Un constat inquiète particulièrement, celui des contaminations chez les jeunes. 12 % des découvertes de séropositivité concernent des moins de 25 ans. Parmi les HSH de cette tranche d’âge, le nombre de diagnostics positifs a triplé depuis 2003. Une autre catégorie se démarque par un pic d’infections, les plus de 50 ans. Les cas sont en revanche détectés toujours plus tôt, quatre sur dix se révèlent à un stade précoce, particulièrement chez les HSH et les femmes hétérosexuelles.



A quoi ressemble leur fin de vie ?

Les patients sont traités dès qu’ils sont diagnostiqués. Les molécules prescrites sont très efficaces pour maîtriser l’infection. Conséquence : l’espérance de vie des séropositifs s’allonge. « Toutefois, le retard diagnostic de l’infection VIH, inégalement distribué, continue de peser sur la mortalité directement liée à l’infection », déplorent les auteurs du BEH. L’enquête menée en 2010 dans 81 centres confirme malheureusement cela. Le sida continue de tuer en France. Dans la population HSH, il est impliqué dans un décès sur trois.

De fait, le sida est la première cause de décès au sein de deux groupes : les HSH et les hétérosexuels nés à l’étranger. Les usagers de drogues injectables succombent avant tout aux atteintes hépatiques tandis que les hétérosexuels nés en France meurent principalement de cancers qui ne sont pas liés à leur infection.


Ces patients se démarquent aussi par un grand nombre de pathologies associées, des atteintes cardiovasculaires aux hépatites. Emerge alors un paradoxe : les traitements efficaces relâchent le suivi spécialisé. Les facteurs de risque, cardiovasculaires notamment, ne sont donc pas évalués comme ils le devraient.

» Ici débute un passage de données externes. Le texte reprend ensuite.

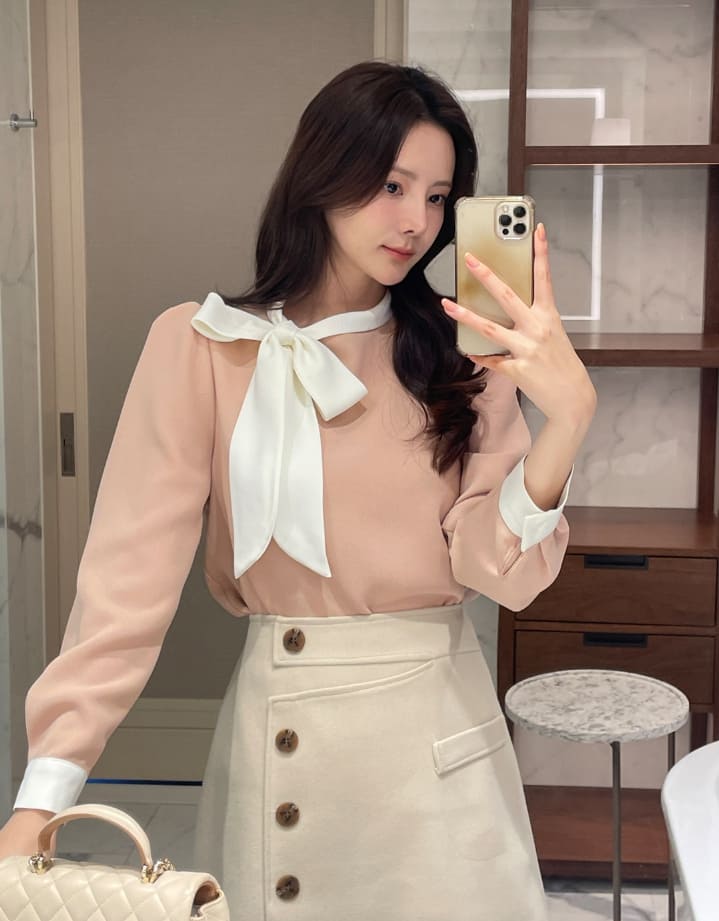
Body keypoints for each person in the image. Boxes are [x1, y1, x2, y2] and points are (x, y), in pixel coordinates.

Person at [0, 61, 595, 919]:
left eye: (436, 197)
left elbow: (499, 570)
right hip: (280, 746)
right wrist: (44, 793)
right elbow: (123, 589)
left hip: (439, 758)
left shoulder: (463, 360)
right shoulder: (202, 347)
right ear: (323, 173)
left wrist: (567, 418)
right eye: (391, 185)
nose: (415, 221)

Des co-infections bactériennes fréquentes

Chlamydia, gonocoque, syphilis… la liste des infections sexuellement transmissibles (IST) s’étend largement au-delà du seul VIH. Souvent ignorées, elles n’en restent pas moins très présentes en France. Là encore, les HSH sont bien plus touchés, et les co-infections avec le VIH sont fréquentes.

Les chlamydioses sont de loin les pathologies sexuellement transmissibles les plus courantes, avec 81 000 cas déclarés en 2015. Les jeunes et les femmes sont les plus touchés, mais une hausse marquée s’observe chez les représentants du sexe masculin.

Cette répartition « équitable » ne s’observe que là : la syphilis décime la population HSH et continue sa progression (+56 %). Un tiers des patients repérés sont co-infectés par le VIH. Le tableau est encore plus sombre concernant les lymphogranulomatoses vénériennes rectales. Elles touchent presque uniquement cette catégorie, et trois quarts sont aussi séropositifs.